SET TASK: Render everything in the listing from the line containing "pose: elev=214.7 azim=41.4" down to the line containing "Dot at: (369, 291)", both included, as a Markdown table with the columns Row and Line. Omit any blank lines.

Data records
[BEGIN]

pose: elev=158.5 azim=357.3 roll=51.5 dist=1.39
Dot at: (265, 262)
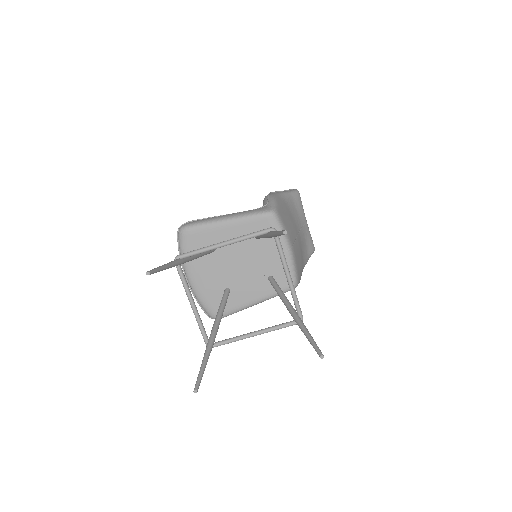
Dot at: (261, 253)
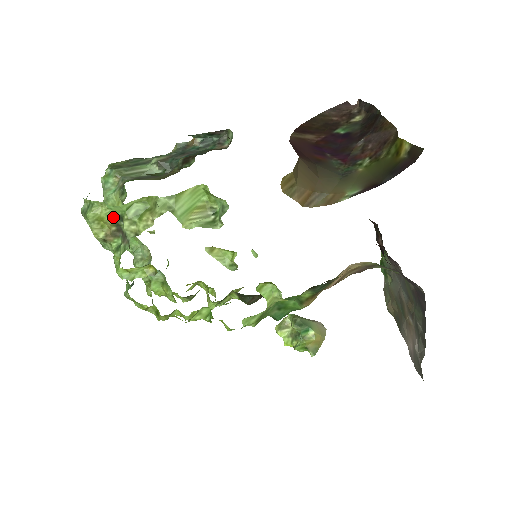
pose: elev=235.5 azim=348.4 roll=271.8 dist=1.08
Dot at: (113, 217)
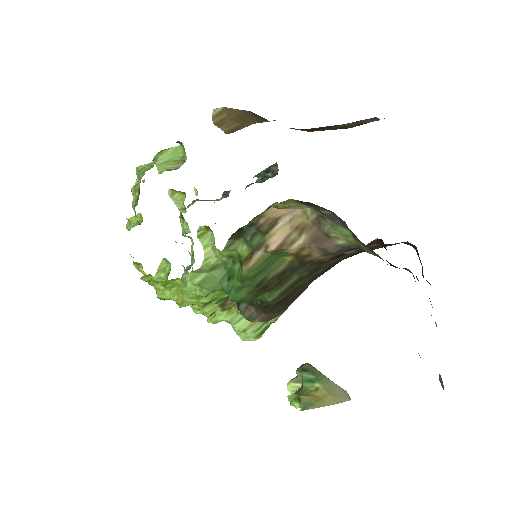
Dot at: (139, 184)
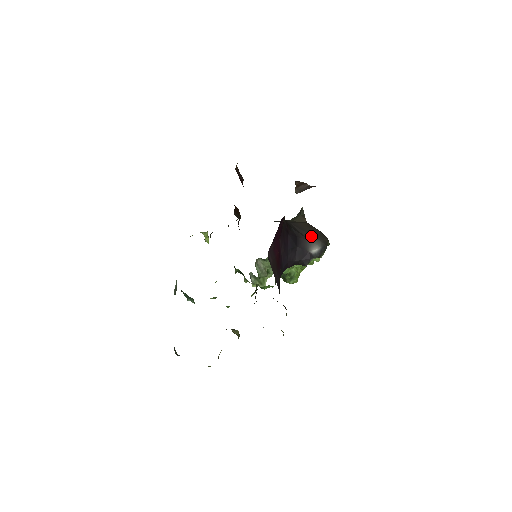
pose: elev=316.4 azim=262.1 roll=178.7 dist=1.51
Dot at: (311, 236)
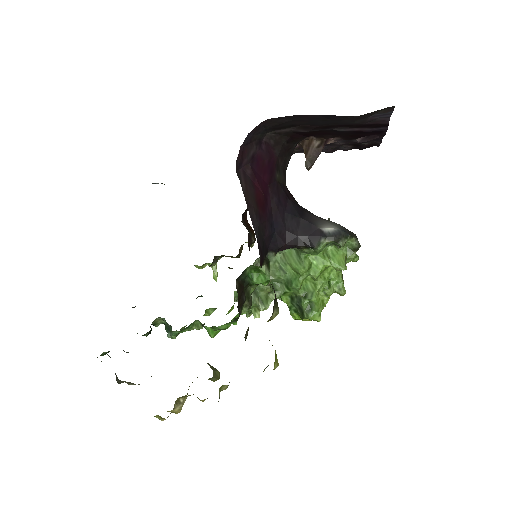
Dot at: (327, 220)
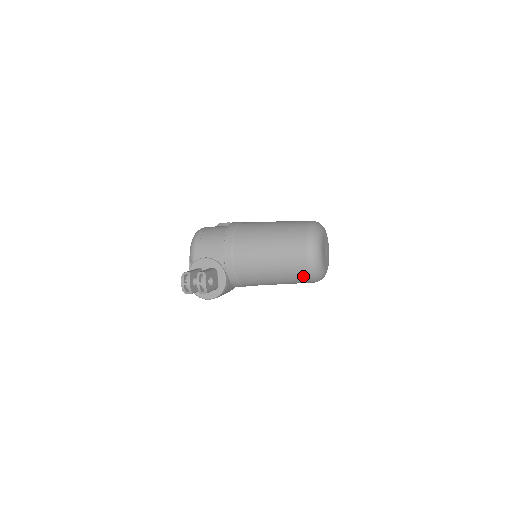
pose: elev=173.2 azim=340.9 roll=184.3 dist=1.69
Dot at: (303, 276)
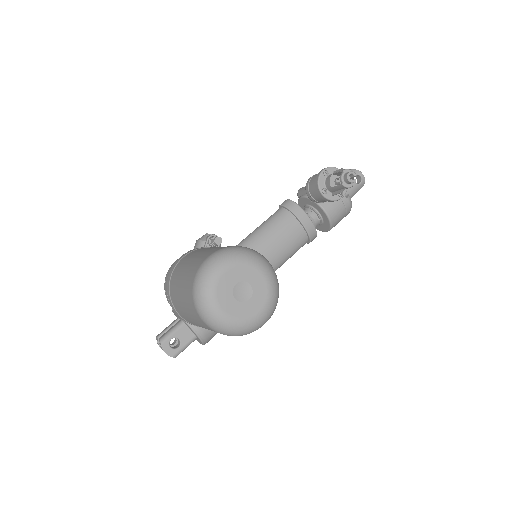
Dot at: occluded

[END]
[BEGIN]

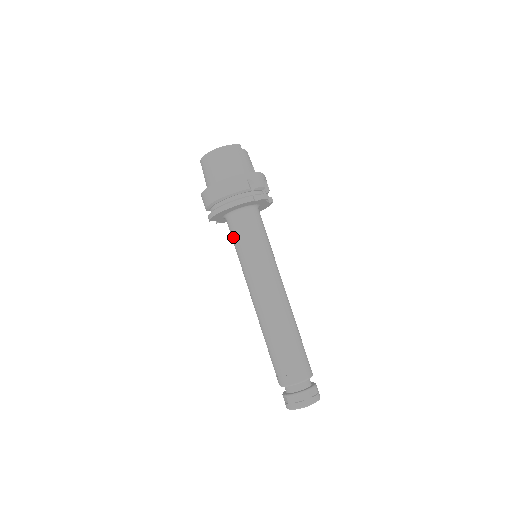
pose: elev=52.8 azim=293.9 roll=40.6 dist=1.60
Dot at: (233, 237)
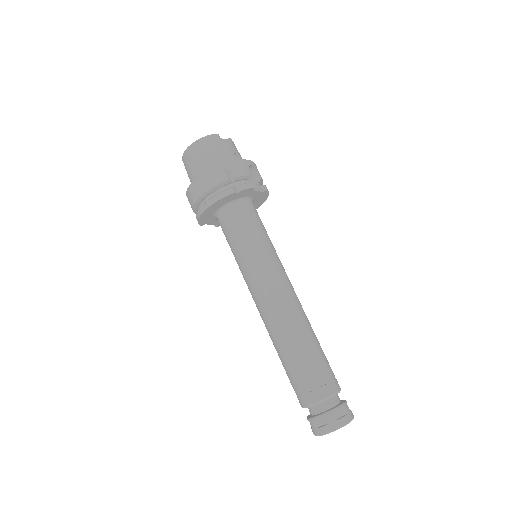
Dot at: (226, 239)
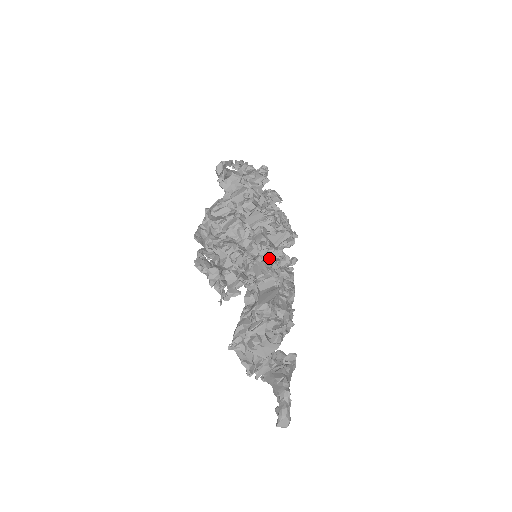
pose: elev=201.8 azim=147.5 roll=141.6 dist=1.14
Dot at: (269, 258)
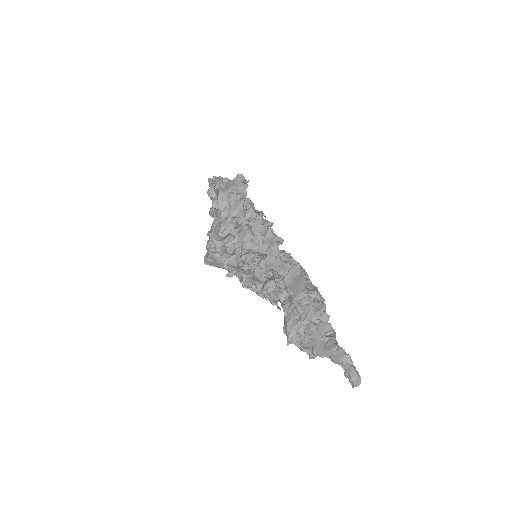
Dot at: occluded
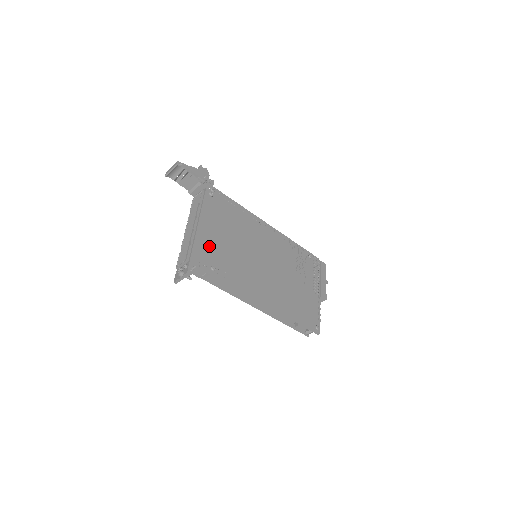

[END]
[BEGIN]

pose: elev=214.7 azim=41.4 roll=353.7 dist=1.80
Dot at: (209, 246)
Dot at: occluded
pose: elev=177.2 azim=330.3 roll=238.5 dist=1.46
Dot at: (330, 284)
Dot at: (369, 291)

[END]

RESPONSE BELOW:
| Row | Line |
|---|---|
| 1 | pose: elev=214.7 azim=41.4 roll=353.7 dist=1.80 |
| 2 | Dot at: (209, 246) |
| 3 | Dot at: occluded |
| 4 | pose: elev=177.2 azim=330.3 roll=238.5 dist=1.46 |
| 5 | Dot at: (330, 284) |
| 6 | Dot at: (369, 291) |